Geez, wish I could sprechen ze deutsch.....this book looks great:

http://www.ms-verlag.de/index.php?58&amp;b...tt_products=464

I did try running the text on the page thru a translater site but it was a bit lame.

Perhaps it will be reprinted in English??

Alan


----------



## Ian (Feb 11, 2006)

wow, nice find alan! That does look like a pretty class book...have you contacted the place to see if they do english versions?


----------



## ellroy (Feb 11, 2006)

Nein....I didn't feel I could overcome the language barrier. I thought some of our German friends might know of it.

**Edit** I have contacted the publisher through the website, will keep you posted


----------



## Christian (Feb 11, 2006)

Hi.

I mentioned this one in another post. The first edition is in German only. However, it may be possible that the author is on the way to a second edition, in which the revisions which were undertook afterwards are to be included. He was also searching for someone to translate it into English. I do not know if he is proceeding with this. Maybe your request will be answered by the publisher.

Regards,

Christian


----------



## JoshTopp (Feb 12, 2006)

That sounds like an awsome book, i can speak/read some german so I figured it would be worth it, but it comes out to about $71 if you check the exchange rate, alittle pricey for a book right, later maybe.


----------



## Chris Dickie (Feb 12, 2006)

you can get this in the UK but you would have to be pretty fluent in German, I can cope with the basics but thats about it

I'm sure I saw a copy at last years Kettering Show


----------



## ellroy (Feb 13, 2006)

Hi,

Reply from publisher....not available in English, did not mention any plans for it either,

cheers

Alan


----------



## francisco (Feb 14, 2006)

Hello ALl,

I have one copy of that book I think it was like 100 dollars, and it was send to my by a friend in England.

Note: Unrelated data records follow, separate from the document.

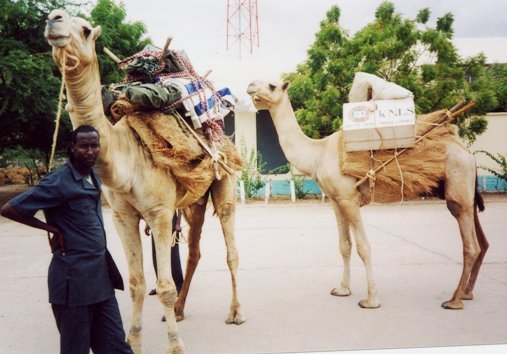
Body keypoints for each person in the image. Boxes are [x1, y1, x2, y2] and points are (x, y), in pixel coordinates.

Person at [0, 125, 133, 354]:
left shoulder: (93, 176)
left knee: (115, 346)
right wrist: (53, 229)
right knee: (75, 349)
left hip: (101, 278)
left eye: (94, 145)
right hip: (73, 282)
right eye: (84, 146)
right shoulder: (58, 181)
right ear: (73, 148)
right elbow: (10, 209)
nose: (90, 151)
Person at [144, 211, 184, 297]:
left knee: (173, 254)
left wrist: (178, 223)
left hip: (170, 218)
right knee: (156, 254)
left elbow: (180, 204)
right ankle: (161, 284)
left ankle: (179, 285)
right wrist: (147, 223)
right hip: (154, 219)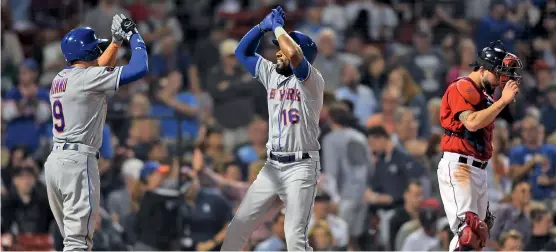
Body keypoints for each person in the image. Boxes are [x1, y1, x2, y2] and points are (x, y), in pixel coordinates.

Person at [221, 6, 325, 251]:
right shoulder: (273, 74)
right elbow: (242, 52)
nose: (278, 52)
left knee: (294, 237)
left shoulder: (312, 80)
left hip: (301, 166)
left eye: (284, 48)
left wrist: (278, 27)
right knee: (238, 227)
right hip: (272, 165)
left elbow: (295, 57)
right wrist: (261, 27)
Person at [43, 15, 148, 250]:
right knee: (78, 241)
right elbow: (140, 67)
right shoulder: (87, 79)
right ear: (89, 53)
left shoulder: (60, 78)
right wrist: (134, 36)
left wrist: (115, 43)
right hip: (78, 162)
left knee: (72, 240)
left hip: (56, 163)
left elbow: (98, 68)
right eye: (95, 50)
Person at [437, 40, 521, 251]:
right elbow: (472, 123)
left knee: (479, 236)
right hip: (459, 166)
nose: (501, 80)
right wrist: (502, 101)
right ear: (482, 69)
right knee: (469, 232)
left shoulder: (486, 95)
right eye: (497, 74)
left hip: (478, 170)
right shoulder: (461, 86)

I don't speak German but it is a great reference book with lots of pictures.

I belive Insectus told me that he knows the guys who took some of the pics and metion also that they were thinking about coming out with an english version,lets just hope.

Perhaps if we ask the plubisher a lot of times he might consider that option.

Regards

FT


----------



## Chris Dickie (Feb 14, 2006)

If I remember right it is a publisher which sells english books, mainly about reptiles, so there is a chance


----------